As many college students will attest, the hangover after a night of partying can be killer. Of course, some hangovers last much longer than a few hours.
For the city of Steubenville, Ohio, the night of Aug. 11, 2012 still throbs in the town’s beleaguered temples.
This hangover, however, provides more than some pain and a few regrets. Instead, the developing situation in Steubenville is tearing the town asunder. Were it not for the tireless, if morally questionable, efforts of Internet vigilantism, this terrible tale may never have been told.
Despite the illegality of their actions, these activists should be applauded for giving a voice to a silenced victim.
Last year, an end-of-summer party hosted in honor of the Steubenville High School football team — the locally loved “Big Reds” — took a grim turn as one girl was assaulted and raped after imbibing too much alcohol that evening. The next morning, she awoke in the basement of another house, unaware of anything that had occurred after midnight.
The Internet, on the other hand, was not.
The Steubenville story, horrific as it is, would never have received so much attention had it not been for the documentation and distribution of the girl’s situation via social media. By the time she awoke, Twitter messages were flying back and forth, pictures of the girl in compromising situations were being posted and shared and a video of former Steubenville High School baseball player bragging about participating in the assault had been uploaded to Youtube.

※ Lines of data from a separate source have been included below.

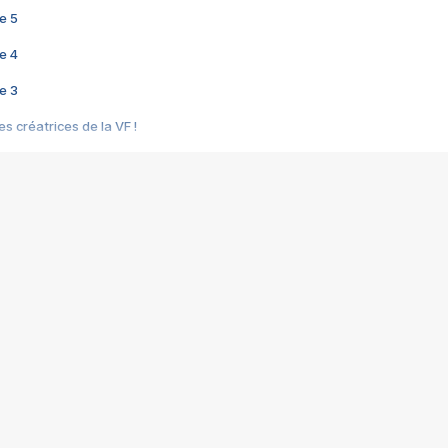
e 5
e 4
e 3
s créatrices de la VF !
e 2
e 1
e Mektoub My Love arrive enfin ! Rencontre avec Shaïn Boumedine et Sal
i : après Toni en famille
elle réalise le bouleversant Dites lui que je l'aime
ais ! Rencontre autour de Vie privée de Rebecca Zlotowski
 de Marguerite, Grave... Rencontre avec Ella Rumpf
 Les Rêveurs, un film intime sur la santé mentale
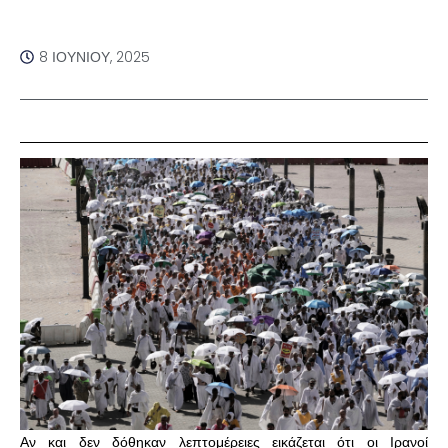
8 ΙΟΥΝΊΟΥ, 2025
Αν και δεν δόθηκαν λεπτομέρειες εικάζεται ότι οι Ιρανοί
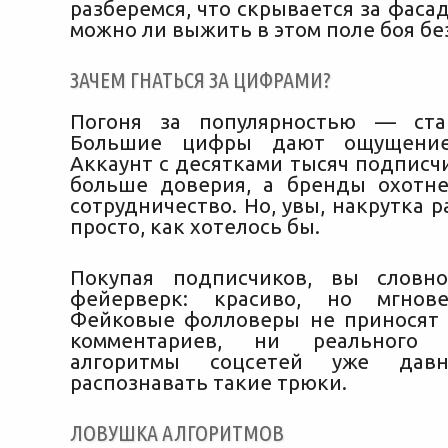
разберемся, что скрывается за фаса
можно ли выжить в этом поле боя бе
ЗАЧЕМ ГНАТЬСЯ ЗА ЦИФРАМИ?
Погоня за популярностью — ста
Большие цифры дают ощущение 
Аккаунт с десятками тысяч подписч
больше доверия, а бренды охотн
сотрудничество. Но, увы, накрутка р
просто, как хотелось бы.
Покупая подписчиков, вы словно
фейерверк: красиво, но мгнове
Фейковые фолловеры не приносят 
комментариев, ни реального 
алгоритмы соцсетей уже давн
распознавать такие трюки.
ЛОВУШКА АЛГОРИТМОВ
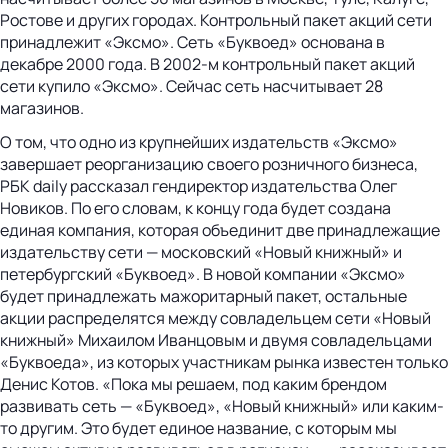
Ростове и других городах. Контрольный пакет акций сети
принадлежит «Эксмо». Сеть «Буквоед» основана в
декабре 2000 года. В 2002-м контрольный пакет акций
сети купило «Эксмо». Сейчас сеть насчитывает 28
магазинов.
О том, что одно из крупнейших издательств «Эксмо»
завершает реорганизацию своего розничного бизнеса,
РБК daily рассказал гендиректор издательства Олег
Новиков. По его словам, к концу года будет создана
единая компания, которая объединит две принадлежащие
издательству сети — московский «Новый книжный» и
петербургский «Буквоед». В новой компании «Эксмо»
будет принадлежать мажоритарный пакет, остальные
акции распределятся между со­владельцем сети «Новый
книжный» Михаилом Иванцовым и двумя совладельцами
«Буквоеда», из которых участникам рынка известен только
Денис Котов. «Пока мы решаем, под каким брендом
развивать сеть — «Буквоед», «Новый книжный» или каким-
то другим. Это будет единое название, с которым мы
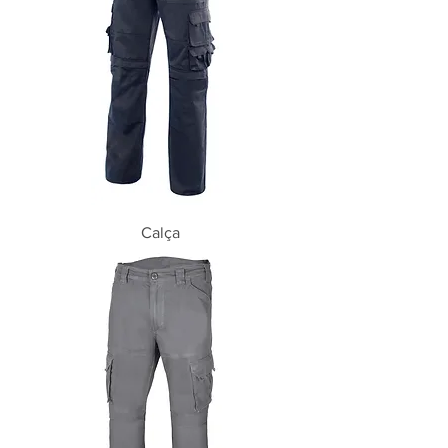
Calça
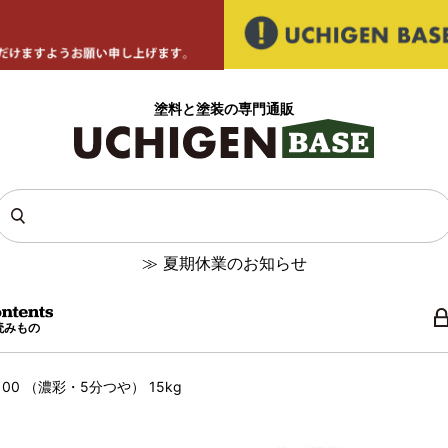
塗料と塗装の専門通販
≫
夏期休業のお知らせ
読みもの
0 （濃彩・5分つや） 15kg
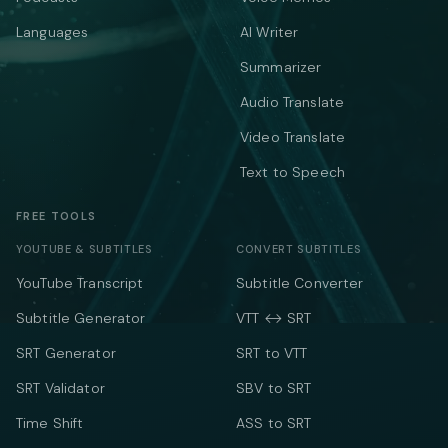
Languages
AI Writer
Summarizer
Audio Translate
Video Translate
Text to Speech
FREE TOOLS
YOUTUBE & SUBTITLES
CONVERT SUBTITLES
YouTube Transcript
Subtitle Converter
Subtitle Generator
VTT ↔ SRT
SRT Generator
SRT to VTT
SRT Validator
SBV to SRT
Time Shift
ASS to SRT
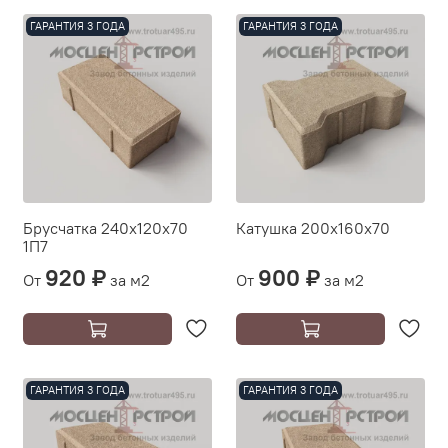
ГАРАНТИЯ 3 ГОДА
ГАРАНТИЯ 3 ГОДА
Брусчатка 240х120х70
Катушка 200х160х70
1П7
920 ₽
900 ₽
От
за м2
От
за м2
ГАРАНТИЯ 3 ГОДА
ГАРАНТИЯ 3 ГОДА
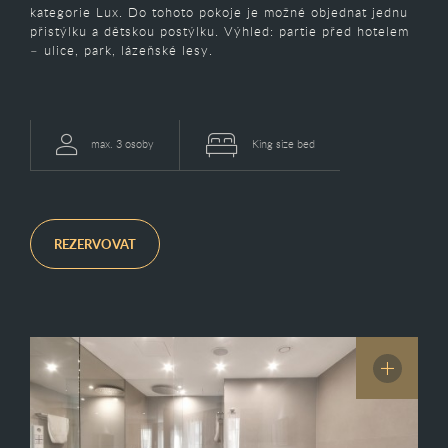
kategorie Lux. Do tohoto pokoje je možné objednat jednu
přistýlku a dětskou postýlku. Výhled: partie před hotelem
– ulice, park, lázeňské lesy.
max. 3 osoby
King size bed
REZERVOVAT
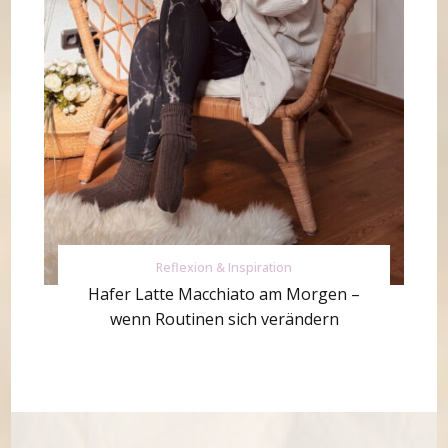
Reflexion & Inspiration
Hafer Latte Macchiato am Morgen –
wenn Routinen sich verändern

On Aug. 22 two standout Big Red players, Trent Mays and Ma’lik Richmond, were arrested and charged with kidnapping and raping the 16 year old victim, though the former charge was later dropped. Their accomplices that evening, on the other hand, have not faced any sort of disciplinary action.
Enter the industrious vigilantes of the Internet. Within days of the assault, crime blogger and former Steubenville resident Alexandria Goddard pounced, taking screenshots of the partygoers’ posts, photos and Tweets before they had a chance to delete them. She posted them on her blog, Prinniefied.com.

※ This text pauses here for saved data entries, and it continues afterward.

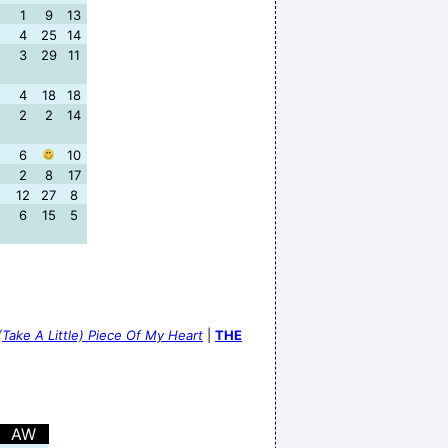
1
9
13
4
25
14
3
29
11
4
18
18
2
2
14
6
10
2
8
17
12
27
8
6
15
5
(Take A Little) Piece Of My Heart
|
THE
AW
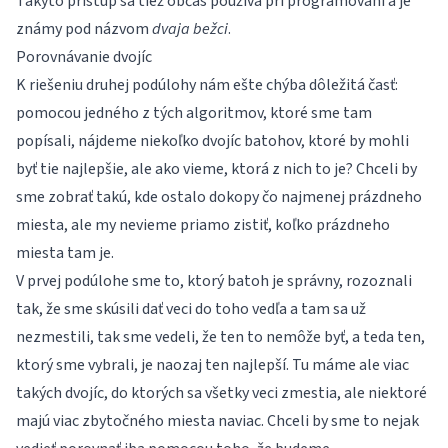
Takýto prístup sa tiež občas používa pri programovaní a je
známy pod názvom
dvaja bežci
.
Porovnávanie dvojíc
K riešeniu druhej podúlohy nám ešte chýba dôležitá časť:
pomocou jedného z tých algoritmov, ktoré sme tam
popísali, nájdeme niekoľko dvojíc batohov, ktoré by mohli
byť tie najlepšie, ale ako vieme, ktorá z nich to je? Chceli by
sme zobrať takú, kde ostalo dokopy čo najmenej prázdneho
miesta, ale my nevieme priamo zistiť, koľko prázdneho
miesta tam je.
V prvej podúlohe sme to, ktorý batoh je správny, rozoznali
tak, že sme skúsili dať veci do toho vedľa a tam sa už
nezmestili, tak sme vedeli, že ten to nemôže byť, a teda ten,
ktorý sme vybrali, je naozaj ten najlepší. Tu máme ale viac
takých dvojíc, do ktorých sa všetky veci zmestia, ale niektoré
majú viac zbytočného miesta naviac. Chceli by sme to nejak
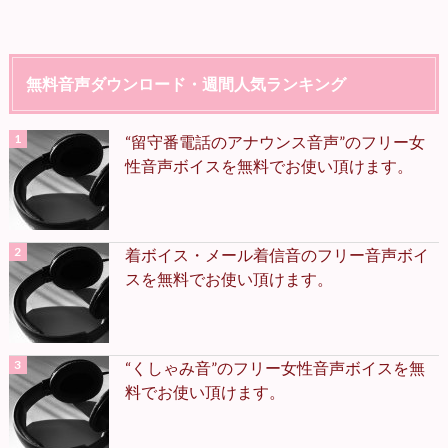
無料音声ダウンロード・週間人気ランキング
“留守番電話のアナウンス音声”のフリー女
性音声ボイスを無料でお使い頂けます。
着ボイス・メール着信音のフリー音声ボイ
スを無料でお使い頂けます。
“くしゃみ音”のフリー女性音声ボイスを無
料でお使い頂けます。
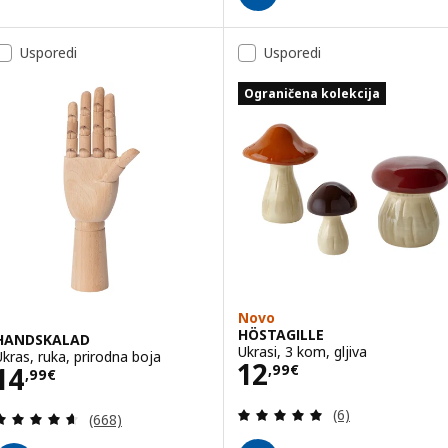
Usporedi
Usporedi
Ograničena kolekcija
Novo
HÖSTAGILLE
HANDSKALAD
Ukrasi, 3 kom, gljiva
Ukras, ruka, prirodna boja
Cijena 12,99€
12
Cijena 14,99€
14
,
99
€
,
99
€
Revizija: 5 od 5 
(6)
Revizija: 4.6 od 5 zvjezdica. Ukupno recenzija:
(668)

This sort of vigilantism is a necessary development of the Information Age where investigations require not only knowledge and skill in finding information online, but also a willingness to tackle taboo topics.
Despite several months passing since the act and a lengthy New York Times piece published in December, little attention was paid until KnightSec, a branch of the “hacktivist” collective Anonymous, began publishing information about team boosters, the county sheriff, and what they have termed the “rape crew” responsible for the assault. They even threatened to release personal information about the involved parties on New Year’s Day if the town did not announce a formal apology before that date.

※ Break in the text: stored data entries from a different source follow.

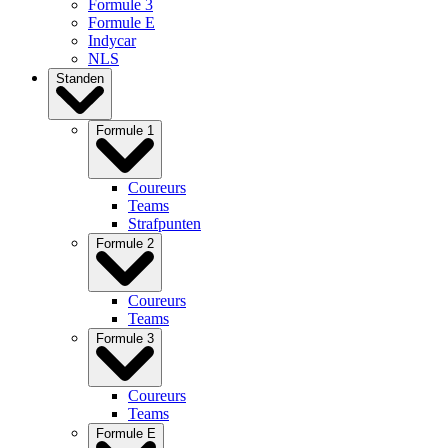
Formule 3
Formule E
Indycar
NLS
Standen
Formule 1
Coureurs
Teams
Strafpunten
Formule 2
Coureurs
Teams
Formule 3
Coureurs
Teams
Formule E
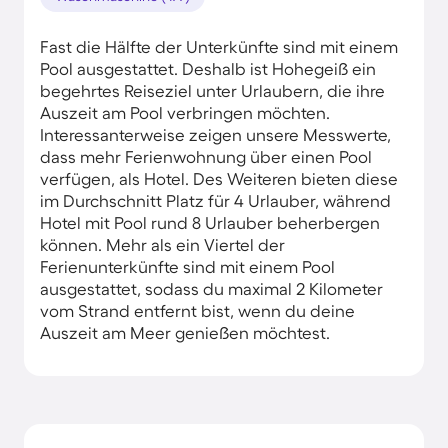
Fast die Hälfte der Unterkünfte sind mit einem
Pool ausgestattet. Deshalb ist Hohegeiß ein
begehrtes Reiseziel unter Urlaubern, die ihre
Auszeit am Pool verbringen möchten.
Interessanterweise zeigen unsere Messwerte,
dass mehr Ferienwohnung über einen Pool
verfügen, als Hotel. Des Weiteren bieten diese
im Durchschnitt Platz für 4 Urlauber, während
Hotel mit Pool rund 8 Urlauber beherbergen
können. Mehr als ein Viertel der
Ferienunterkünfte sind mit einem Pool
ausgestattet, sodass du maximal 2 Kilometer
vom Strand entfernt bist, wenn du deine
Auszeit am Meer genießen möchtest.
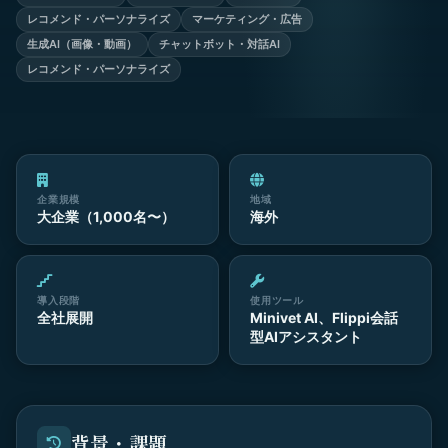
レコメンド・パーソナライズ
マーケティング・広告
生成AI（画像・動画）
チャットボット・対話AI
レコメンド・パーソナライズ
企業規模
地域
大企業（1,000名〜）
海外
導入段階
使用ツール
全社展開
Minivet AI、Flippi会話
型AIアシスタント
背景・課題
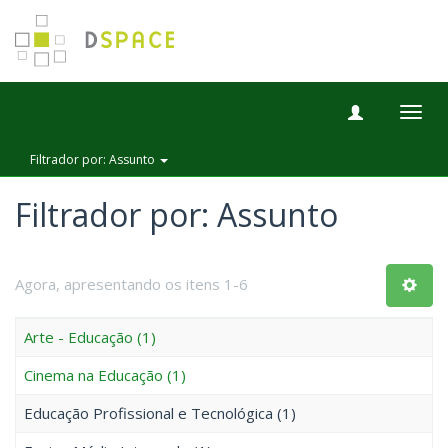
Togg
navig
Filtrador por: Assunto
Filtrador por: Assunto
Agora, apresentando os itens 1-6
Arte - Educação (1)
Cinema na Educação (1)
Educação Profissional e Tecnológica (1)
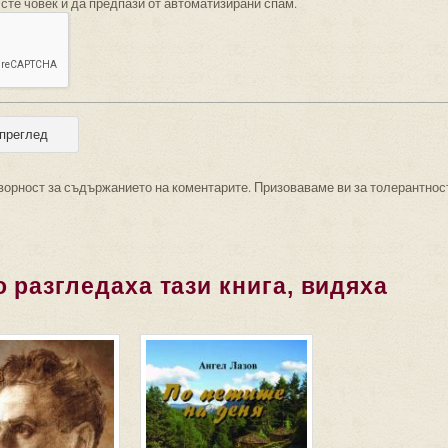
 сте човек и да предпази от автоматизирани спам.
ворност за съдържанието на коментарите. Призоваваме ви за толерантнос
 разгледаха тази книга, видяха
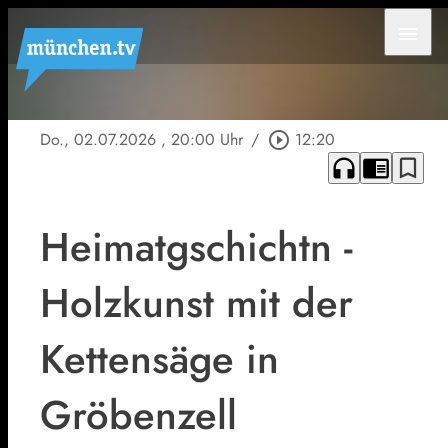
menu
Do., 02.07.2026
, 20:00 Uhr
/
play_circle_outline
12:20
headphones
chrome_reader_mode
bookmark_border
Heimatgschichtn -
Holzkunst mit der
Kettensäge in
Gröbenzell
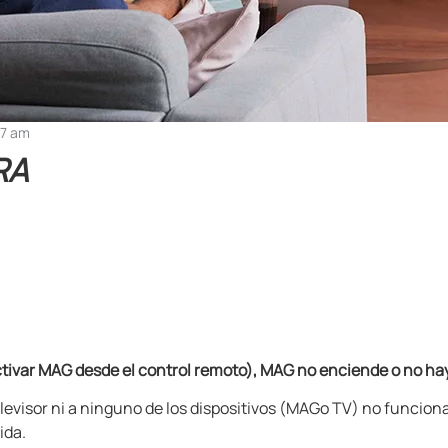
07 am
RA
ctivar MAG
desde el control remoto), MAG
no enciende o no hay
elevisor ni a ninguno de los dispositivos (MAG
o TV) no funcion
ida.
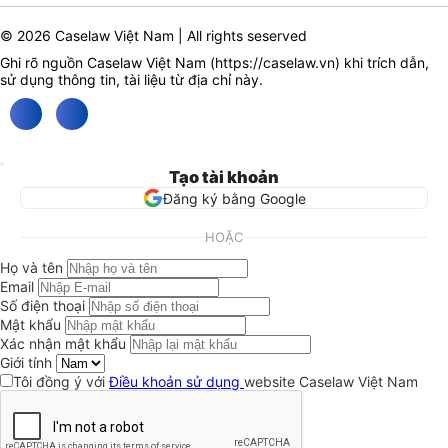
© 2026 Caselaw Việt Nam | All rights seserved
Ghi rõ nguồn Caselaw Việt Nam (
https://caselaw.vn
) khi trích dẫn,
sử dụng thông tin, tài liệu từ địa chỉ này.
Tạo tài khoản
Đăng ký bằng Google
HOẶC
Họ và tên
Email
Số điện thoại
Mật khẩu
Xác nhận mật khẩu
Giới tính
Tôi đồng ý với
Điều khoản sử dụng
website Caselaw Việt Nam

Anonymous’ info dump revealed connections between Sheriff Fred Abdalla, whom has been Jefferson County’s sheriff for 28 years and continually runs unopposed, and Head Football Coach Reno A. Saccoccia. The former allegedly “inadvertently deleted” several pieces of key evidence, while the latter apparently does not “do” the Internet and had never seen any evidence of misconduct, according the New York Times report.
Further, Anonymous alleges that the lead prosecutor for Jefferson County, Jane Hanlin, mother of a suspected “rape crew” member and athlete, was present when the victim’s family arrived to file charges and “strongly discouraged them from filing,” according to the documents released by Anonymous via LocalLeaks.
Anonymous’ accusations, if true, suggest a culture of conspiracy and cover-up within this rust belt town with little to cheer for other than their winning football team.
The information collected by Anonymous and Goddard helped bring this to the national stage and may implicate entire rungs of Steubenville’s society. On the other hand, many remain skeptical about the validity of their information. Steubenville’s local newspaper, the Herald-Star, ran a letter from a local suggesting Goddard’s blog “has lent itself to character assassination and has begun to resemble a lynch mob.”
Whatever the outcome of the case, one cannot deny the impact of Internet vigilantism, and the question it raises about justice in the age of the Internet. While KnightSec’s actions are technically illegal, the possibility that justice would have been stymied by an institutionalized indulgence of the football team validates their actions.
Had it not been for Goddard, the investigation may never have gotten off the ground, as party-goers deleted the incriminating posts. Had it not been for Anonymous, a corrupt system may have been able to protect and indulge a celebrated football team, placing them above the law. In the very least, their involvement has given the victim a much-needed voice.
This Internet vigilantism has forced a potential injustice out into the open. Perhaps in time evidence will undermine Anonymous’ conspiratorial claims; even so, their willingness to make and support those claims forces the issue into much-needed discussion. As the old saying goes, Steubenville must let justice be done, even if the heavens fall.